PROBLEM DETAILS — Please report how many lines in the data below contain "down". Nothing besides the number should be written.

SUPPLIED ENTRIES —
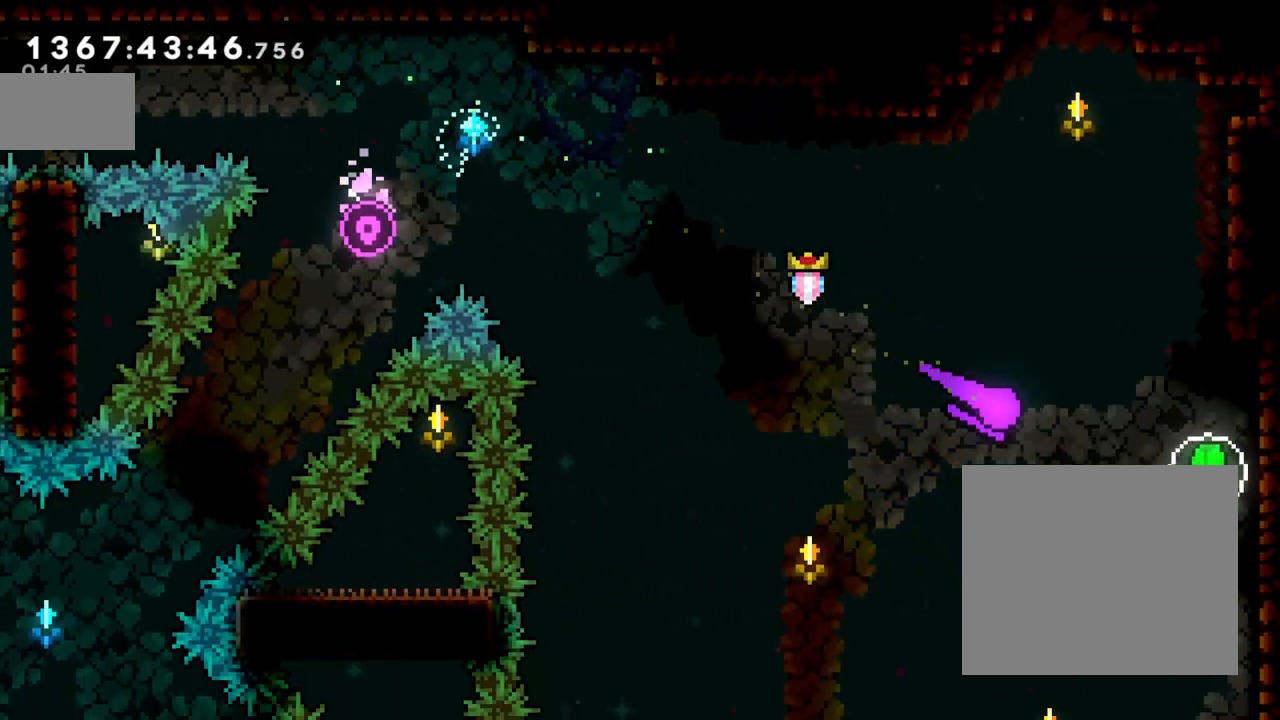
{"buttons": [], "left_stick": "right", "right_stick": "center", "events": [[283, "left_stick", "right"], [417, "DPAD_LEFT", "down"], [433, "DPAD_LEFT", "up"]]}
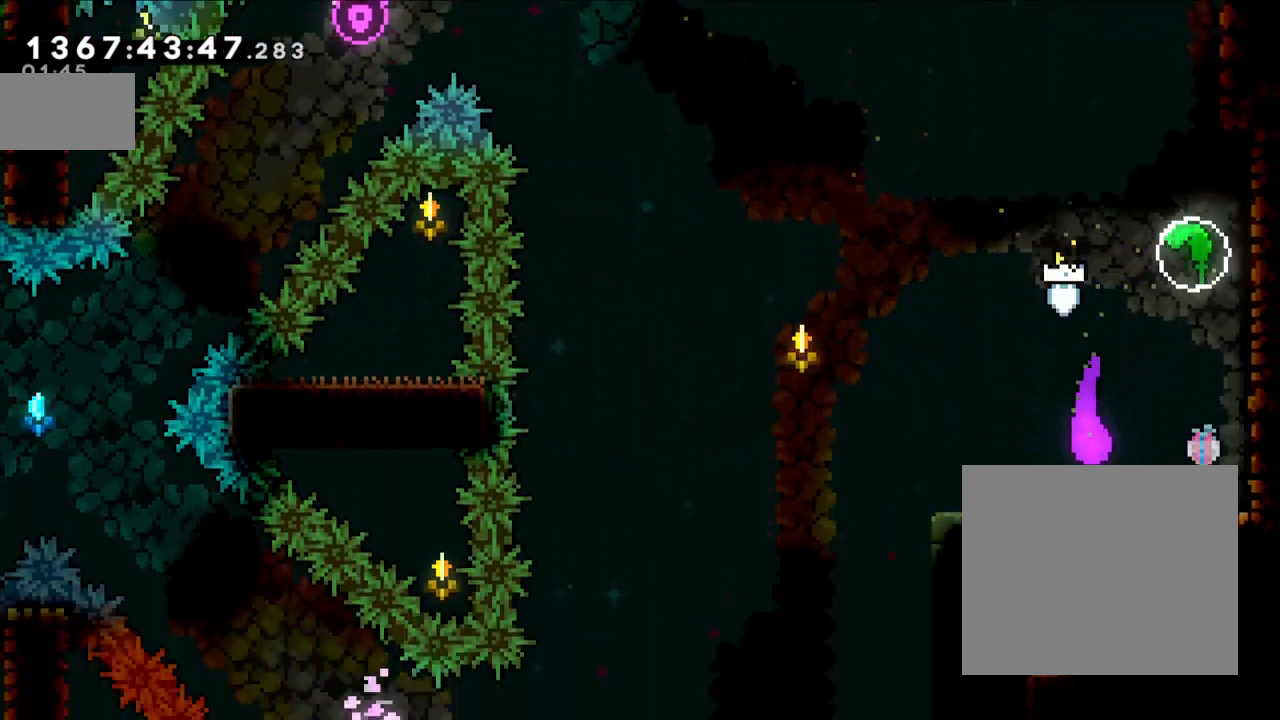
{"buttons": ["L2"], "left_stick": "up-right", "right_stick": "center", "events": [[250, "left_stick", "up-right"], [483, "L2", "down"]]}
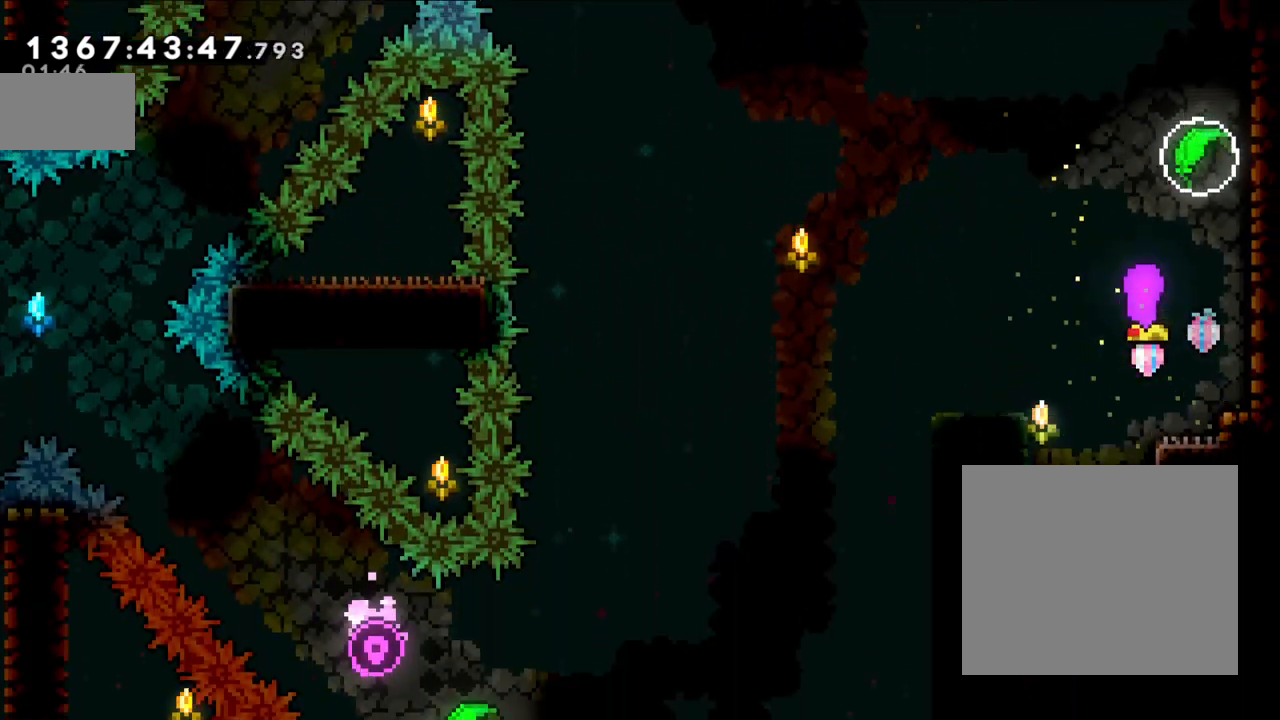
{"buttons": ["L2"], "left_stick": "up-right", "right_stick": "center", "events": [[100, "left_stick", "right"], [250, "left_stick", "center"], [500, "left_stick", "up-right"]]}
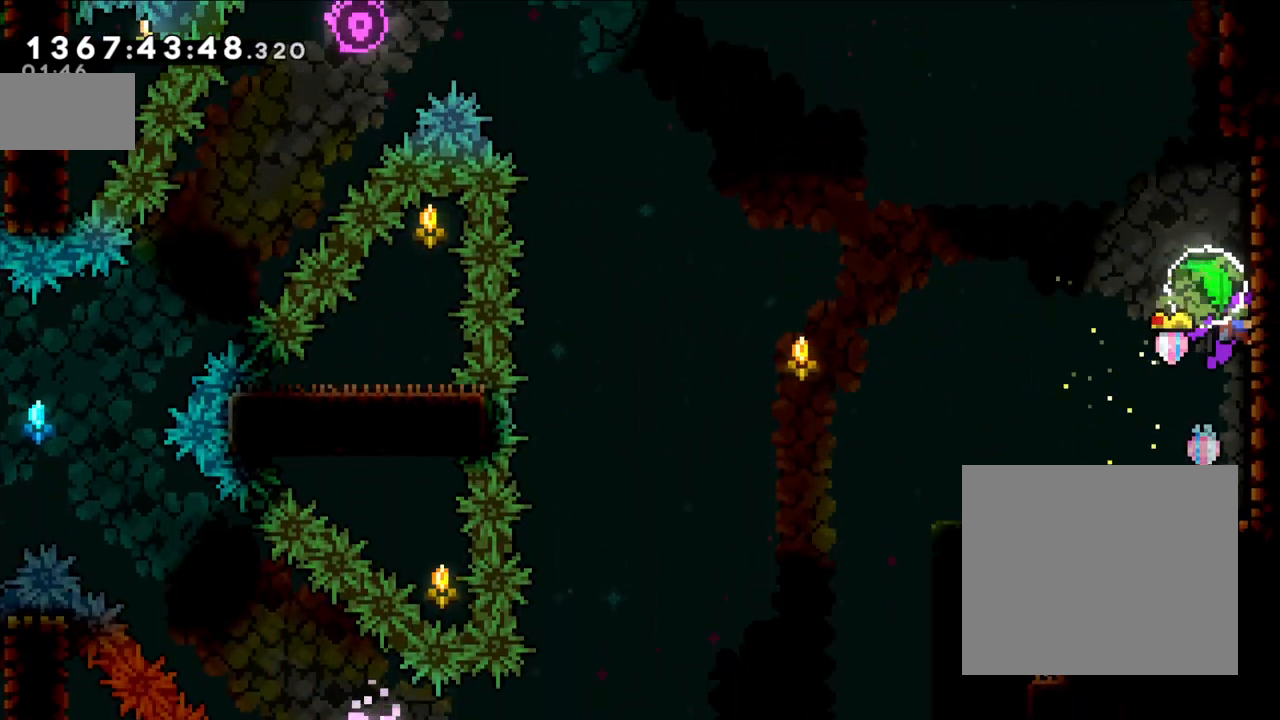
{"buttons": [], "left_stick": "left", "right_stick": "center", "events": [[150, "L2", "up"], [283, "left_stick", "center"], [450, "left_stick", "left"]]}
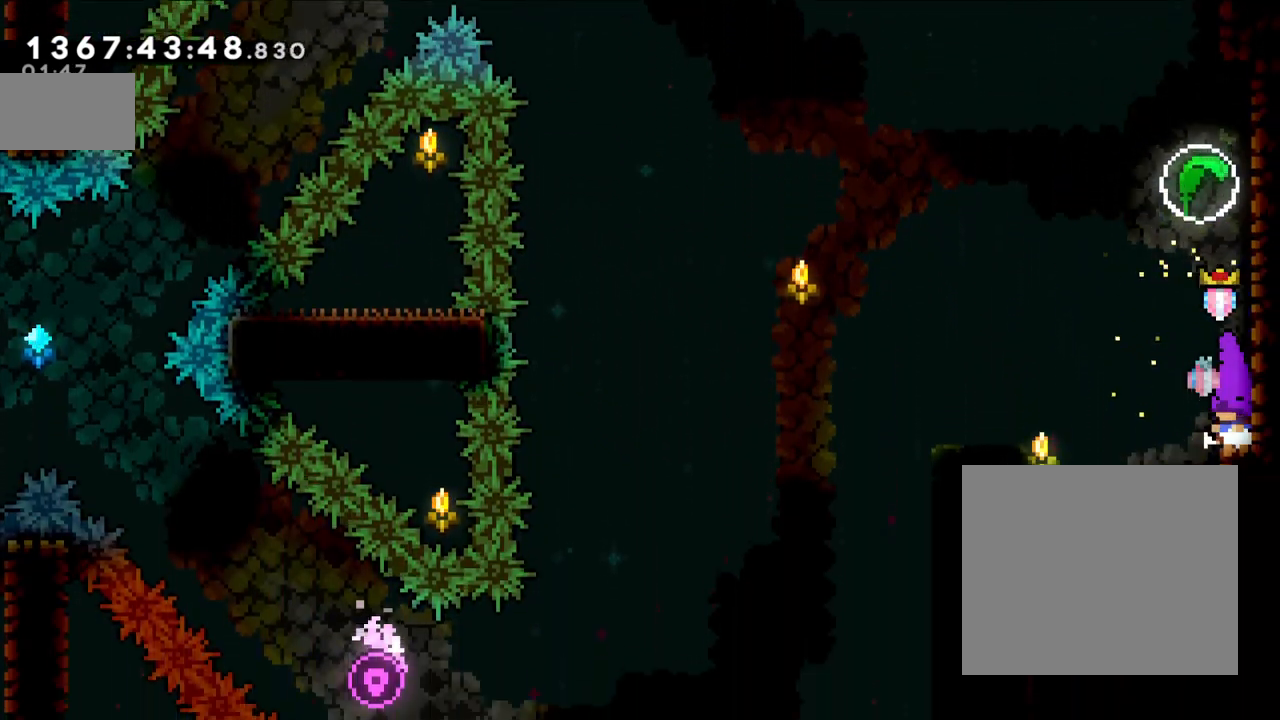
{"buttons": [], "left_stick": "up-left", "right_stick": "center", "events": [[50, "left_stick", "center"], [217, "B", "down"], [283, "left_stick", "up"], [333, "Y", "down"], [450, "B", "up"], [500, "Y", "up"], [500, "left_stick", "up-left"]]}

RESULT FOR THIS EXERCISE — 3